# Employer asking passport and certificate copy before offer letter



## cyberfreak (May 16, 2016)

Dear All,
I have offered an employement in a BPO comppany in UAE as IT support. But they are asking passport and certificates copy firstly then only they can make and send offer letter. Will it be a problem if i send documents before seeing the offer letter. Can they apply for visa before i see the offer letter? Because i have to think and join as there is employemnt ban in UAE if not terminated by mutual agreement....please help


----------



## Racing_Goats (Sep 5, 2015)

You should be fine, visas cost money so there's nothing for them to gain applying for residency etc before you agree to any terms - in theory they could complete security check/labour approval but that would be helpful to you I think to know it's approved before making any plans.

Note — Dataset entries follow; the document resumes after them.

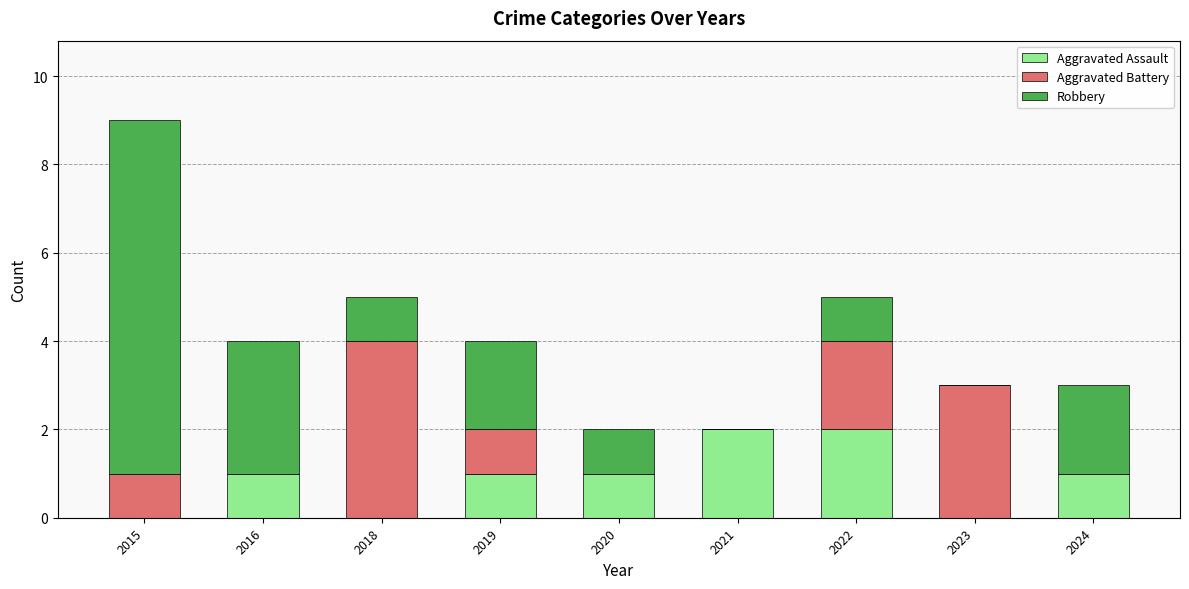

At which category is the sum across all series the highest?

2015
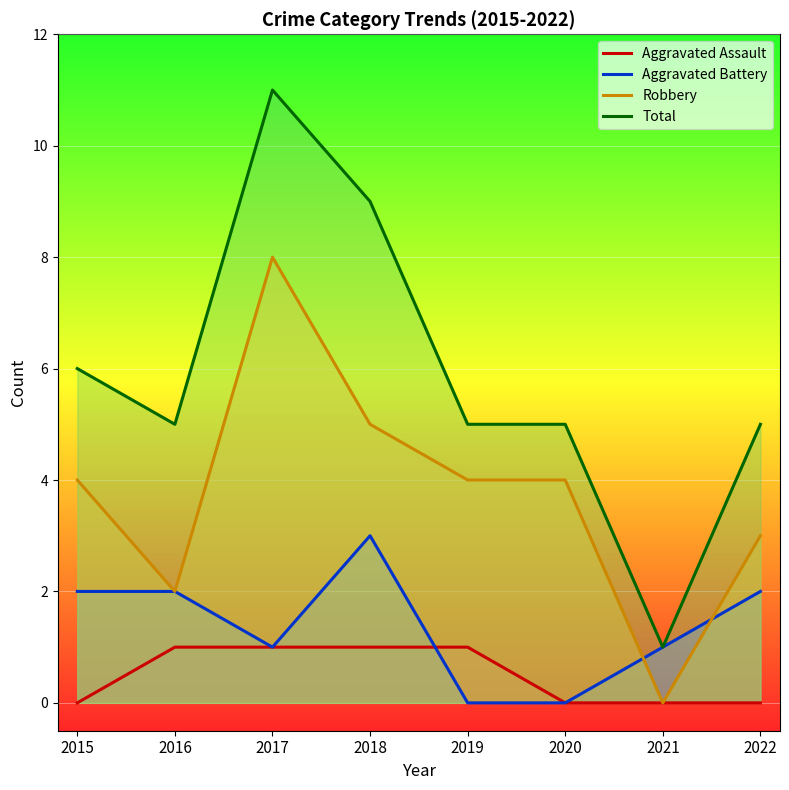

What are all the series names shown in the legend?

Aggravated Assault, Aggravated Battery, Robbery, Total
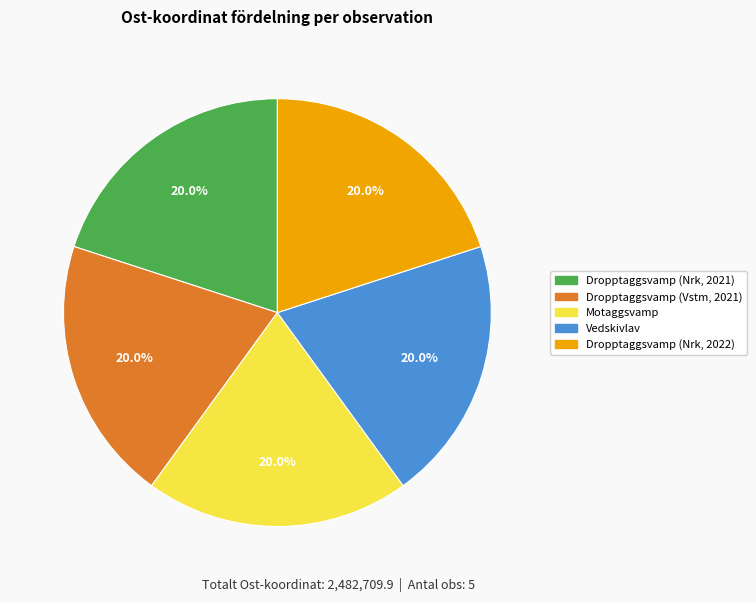

Does Dropptaggsvamp (Vstm, 2021) account for over 50% of the chart?

No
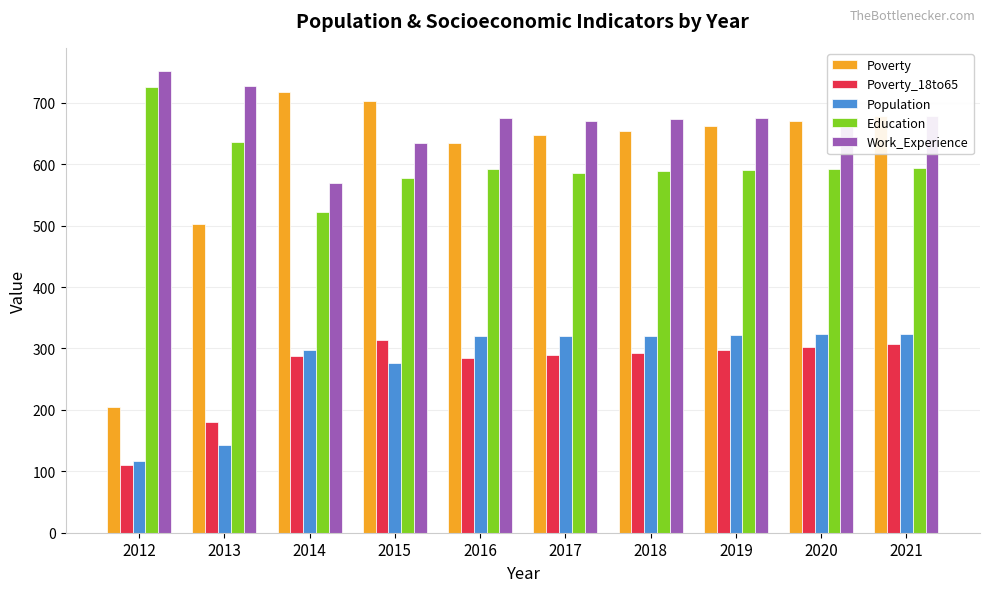

What is the difference between the second highest and second lowest values in the Population series?

180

In any case labour approval would be needed before applying for labour permit or residency, for the labour permit they would require your signature or fingerprint on the approval letter. .


----------



## sm105 (Jan 9, 2014)

Any employer who doesn't ask for these documents as part of due diligence prior to hiring will soon be out of business. The level of job application fraud here is astounding - people claim to be whatever it takes to get the job without knowing the first thing about what they may actually have to do.

Absolutely routine and our company does this basic vetting for everyone from the office boy up to Director level.


----------